> What you are asked to do
Please write out all the data that follows exactly, without the pictures.

> Entries shown
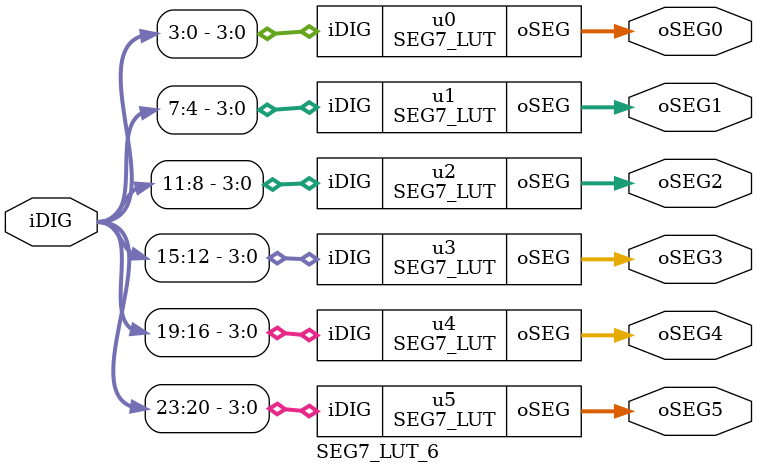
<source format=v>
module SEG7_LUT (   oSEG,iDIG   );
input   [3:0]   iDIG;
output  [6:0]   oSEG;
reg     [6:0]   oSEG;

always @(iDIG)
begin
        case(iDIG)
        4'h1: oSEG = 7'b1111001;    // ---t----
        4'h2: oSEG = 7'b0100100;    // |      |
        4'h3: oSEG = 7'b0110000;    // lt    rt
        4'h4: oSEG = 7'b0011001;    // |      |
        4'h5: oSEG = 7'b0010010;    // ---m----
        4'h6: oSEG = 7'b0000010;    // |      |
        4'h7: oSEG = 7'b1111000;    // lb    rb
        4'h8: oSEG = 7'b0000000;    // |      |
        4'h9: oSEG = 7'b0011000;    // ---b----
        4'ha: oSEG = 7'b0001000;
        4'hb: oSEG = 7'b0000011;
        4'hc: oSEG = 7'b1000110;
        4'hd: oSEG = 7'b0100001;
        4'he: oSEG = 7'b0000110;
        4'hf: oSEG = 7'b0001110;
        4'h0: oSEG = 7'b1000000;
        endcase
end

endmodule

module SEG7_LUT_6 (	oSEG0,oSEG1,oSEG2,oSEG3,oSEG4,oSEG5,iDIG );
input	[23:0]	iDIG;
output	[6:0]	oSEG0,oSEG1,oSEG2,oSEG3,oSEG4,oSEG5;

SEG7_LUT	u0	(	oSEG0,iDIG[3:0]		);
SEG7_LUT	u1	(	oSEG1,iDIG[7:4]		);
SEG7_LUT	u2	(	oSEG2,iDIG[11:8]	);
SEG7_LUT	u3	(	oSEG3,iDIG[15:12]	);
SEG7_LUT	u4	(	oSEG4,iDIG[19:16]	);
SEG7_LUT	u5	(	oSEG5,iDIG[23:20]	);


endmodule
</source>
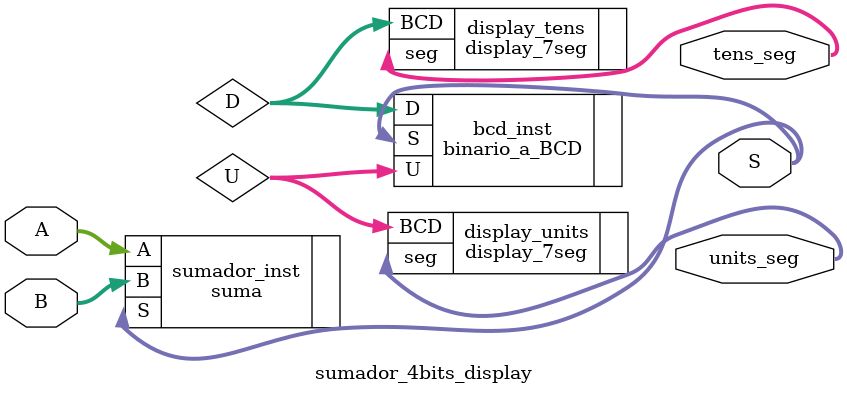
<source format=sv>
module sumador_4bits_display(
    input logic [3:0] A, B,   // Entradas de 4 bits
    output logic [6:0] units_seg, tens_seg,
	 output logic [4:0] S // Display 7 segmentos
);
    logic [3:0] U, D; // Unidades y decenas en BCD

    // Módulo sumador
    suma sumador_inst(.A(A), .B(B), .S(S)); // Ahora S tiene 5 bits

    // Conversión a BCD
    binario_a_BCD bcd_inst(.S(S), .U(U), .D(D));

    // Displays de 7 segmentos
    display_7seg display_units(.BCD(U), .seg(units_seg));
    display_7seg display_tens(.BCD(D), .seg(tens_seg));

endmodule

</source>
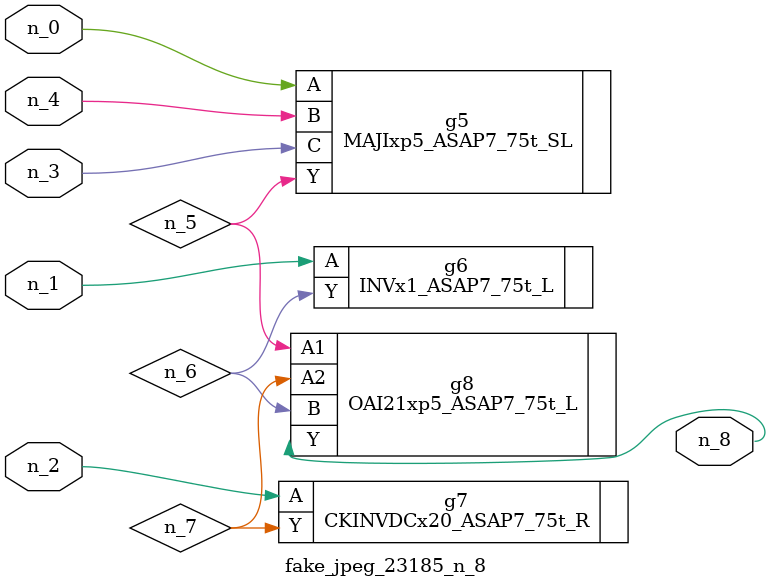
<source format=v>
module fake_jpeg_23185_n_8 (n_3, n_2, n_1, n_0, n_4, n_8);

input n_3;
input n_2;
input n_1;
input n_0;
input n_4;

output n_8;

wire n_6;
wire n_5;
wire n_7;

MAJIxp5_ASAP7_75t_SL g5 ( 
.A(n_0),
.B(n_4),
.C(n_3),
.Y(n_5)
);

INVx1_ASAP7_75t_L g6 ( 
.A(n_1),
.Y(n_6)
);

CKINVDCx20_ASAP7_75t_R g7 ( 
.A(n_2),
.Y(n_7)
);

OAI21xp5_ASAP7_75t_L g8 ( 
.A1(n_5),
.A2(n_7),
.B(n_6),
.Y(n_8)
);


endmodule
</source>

> Result for this task
<source format=v>
module SEG7_LUT (   oSEG,iDIG   );
input   [3:0]   iDIG;
output  [6:0]   oSEG;
reg     [6:0]   oSEG;

always @(iDIG)
begin
        case(iDIG)
        4'h1: oSEG = 7'b1111001;    // ---t----
        4'h2: oSEG = 7'b0100100;    // |      |
        4'h3: oSEG = 7'b0110000;    // lt    rt
        4'h4: oSEG = 7'b0011001;    // |      |
        4'h5: oSEG = 7'b0010010;    // ---m----
        4'h6: oSEG = 7'b0000010;    // |      |
        4'h7: oSEG = 7'b1111000;    // lb    rb
        4'h8: oSEG = 7'b0000000;    // |      |
        4'h9: oSEG = 7'b0011000;    // ---b----
        4'ha: oSEG = 7'b0001000;
        4'hb: oSEG = 7'b0000011;
        4'hc: oSEG = 7'b1000110;
        4'hd: oSEG = 7'b0100001;
        4'he: oSEG = 7'b0000110;
        4'hf: oSEG = 7'b0001110;
        4'h0: oSEG = 7'b1000000;
        endcase
end

endmodule

module SEG7_LUT_6 (	oSEG0,oSEG1,oSEG2,oSEG3,oSEG4,oSEG5,iDIG );
input	[23:0]	iDIG;
output	[6:0]	oSEG0,oSEG1,oSEG2,oSEG3,oSEG4,oSEG5;

SEG7_LUT	u0	(	oSEG0,iDIG[3:0]		);
SEG7_LUT	u1	(	oSEG1,iDIG[7:4]		);
SEG7_LUT	u2	(	oSEG2,iDIG[11:8]	);
SEG7_LUT	u3	(	oSEG3,iDIG[15:12]	);
SEG7_LUT	u4	(	oSEG4,iDIG[19:16]	);
SEG7_LUT	u5	(	oSEG5,iDIG[23:20]	);


endmodule
</source>
<source format=sv>
module sumador_4bits_display(
    input logic [3:0] A, B,   // Entradas de 4 bits
    output logic [6:0] units_seg, tens_seg,
	 output logic [4:0] S // Display 7 segmentos
);
    logic [3:0] U, D; // Unidades y decenas en BCD

    // Módulo sumador
    suma sumador_inst(.A(A), .B(B), .S(S)); // Ahora S tiene 5 bits

    // Conversión a BCD
    binario_a_BCD bcd_inst(.S(S), .U(U), .D(D));

    // Displays de 7 segmentos
    display_7seg display_units(.BCD(U), .seg(units_seg));
    display_7seg display_tens(.BCD(D), .seg(tens_seg));

endmodule

</source>
<source format=v>
module fake_jpeg_23185_n_8 (n_3, n_2, n_1, n_0, n_4, n_8);

input n_3;
input n_2;
input n_1;
input n_0;
input n_4;

output n_8;

wire n_6;
wire n_5;
wire n_7;

MAJIxp5_ASAP7_75t_SL g5 ( 
.A(n_0),
.B(n_4),
.C(n_3),
.Y(n_5)
);

INVx1_ASAP7_75t_L g6 ( 
.A(n_1),
.Y(n_6)
);

CKINVDCx20_ASAP7_75t_R g7 ( 
.A(n_2),
.Y(n_7)
);

OAI21xp5_ASAP7_75t_L g8 ( 
.A1(n_5),
.A2(n_7),
.B(n_6),
.Y(n_8)
);


endmodule
</source>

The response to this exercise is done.